▸ **YOUR TASK**: Begin at the top of the following data. Copy each line exactly until you have copied the line containing "session 基本上要与 cookie 一起使用；".

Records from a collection
== == ==
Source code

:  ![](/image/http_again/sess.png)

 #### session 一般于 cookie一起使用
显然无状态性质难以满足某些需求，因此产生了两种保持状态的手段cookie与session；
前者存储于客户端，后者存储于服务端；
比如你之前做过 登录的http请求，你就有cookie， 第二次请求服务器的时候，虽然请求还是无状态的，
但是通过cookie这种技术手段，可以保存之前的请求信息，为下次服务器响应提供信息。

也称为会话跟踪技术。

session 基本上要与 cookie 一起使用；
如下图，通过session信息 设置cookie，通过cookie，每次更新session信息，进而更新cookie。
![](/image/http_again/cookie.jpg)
== == ==
▸ **WRITTEN RESPONSE**:
Source code

:  ![](/image/http_again/sess.png)

 #### session 一般于 cookie一起使用
显然无状态性质难以满足某些需求，因此产生了两种保持状态的手段cookie与session；
前者存储于客户端，后者存储于服务端；
比如你之前做过 登录的http请求，你就有cookie， 第二次请求服务器的时候，虽然请求还是无状态的，
但是通过cookie这种技术手段，可以保存之前的请求信息，为下次服务器响应提供信息。

也称为会话跟踪技术。

session 基本上要与 cookie 一起使用；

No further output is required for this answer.